**Your task:** Find every line below with "output" in it and give only how many there are.

**Given information:**

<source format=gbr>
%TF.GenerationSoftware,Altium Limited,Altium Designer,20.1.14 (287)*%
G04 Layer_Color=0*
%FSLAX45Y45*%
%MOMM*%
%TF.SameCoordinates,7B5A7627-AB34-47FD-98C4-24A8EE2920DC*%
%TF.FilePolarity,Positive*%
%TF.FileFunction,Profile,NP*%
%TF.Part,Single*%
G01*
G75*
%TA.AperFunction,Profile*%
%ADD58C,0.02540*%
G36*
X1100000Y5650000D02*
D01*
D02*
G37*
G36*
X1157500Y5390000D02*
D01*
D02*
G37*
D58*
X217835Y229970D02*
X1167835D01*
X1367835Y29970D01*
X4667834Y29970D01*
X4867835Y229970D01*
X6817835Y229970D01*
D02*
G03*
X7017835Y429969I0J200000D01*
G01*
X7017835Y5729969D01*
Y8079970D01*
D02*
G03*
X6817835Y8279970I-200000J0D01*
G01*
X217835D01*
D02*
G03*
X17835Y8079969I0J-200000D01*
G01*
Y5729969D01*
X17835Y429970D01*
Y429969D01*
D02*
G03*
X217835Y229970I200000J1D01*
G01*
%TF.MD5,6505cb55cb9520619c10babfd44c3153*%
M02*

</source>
* * *
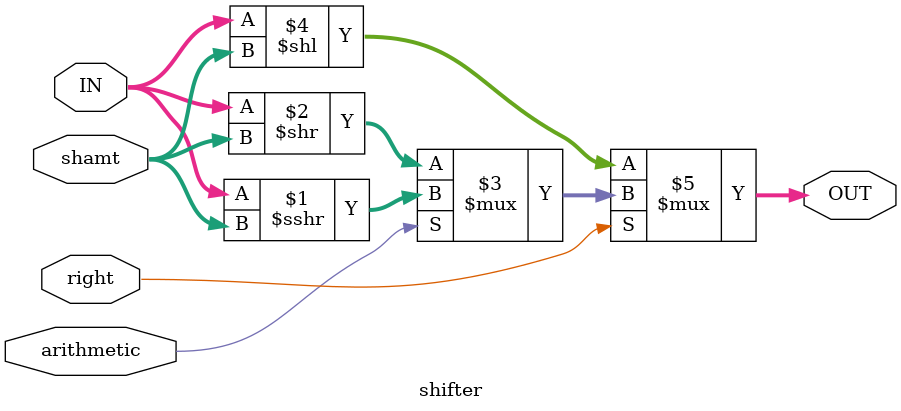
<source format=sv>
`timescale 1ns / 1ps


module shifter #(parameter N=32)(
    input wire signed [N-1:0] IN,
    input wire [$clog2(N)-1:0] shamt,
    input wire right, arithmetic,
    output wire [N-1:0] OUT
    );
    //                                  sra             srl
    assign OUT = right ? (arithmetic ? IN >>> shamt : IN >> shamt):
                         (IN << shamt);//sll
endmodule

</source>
* * *
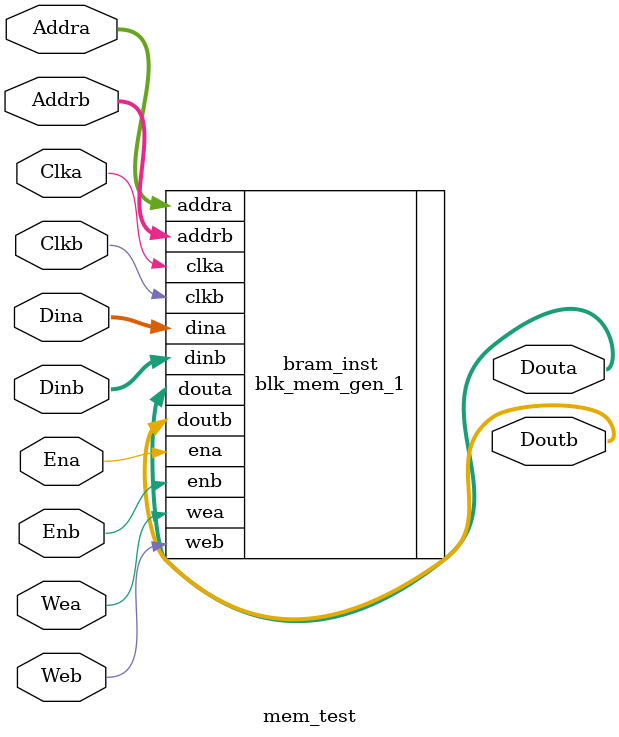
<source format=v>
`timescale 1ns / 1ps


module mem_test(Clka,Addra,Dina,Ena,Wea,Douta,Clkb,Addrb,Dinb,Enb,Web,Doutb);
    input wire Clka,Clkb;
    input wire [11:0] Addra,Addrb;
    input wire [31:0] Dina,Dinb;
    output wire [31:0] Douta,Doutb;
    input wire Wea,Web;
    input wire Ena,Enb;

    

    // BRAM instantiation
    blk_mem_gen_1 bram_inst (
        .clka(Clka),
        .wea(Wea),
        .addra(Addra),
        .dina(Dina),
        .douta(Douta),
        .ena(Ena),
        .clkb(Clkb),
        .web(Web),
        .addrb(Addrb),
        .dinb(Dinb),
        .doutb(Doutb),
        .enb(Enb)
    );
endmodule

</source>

**Result of this exercise:** 2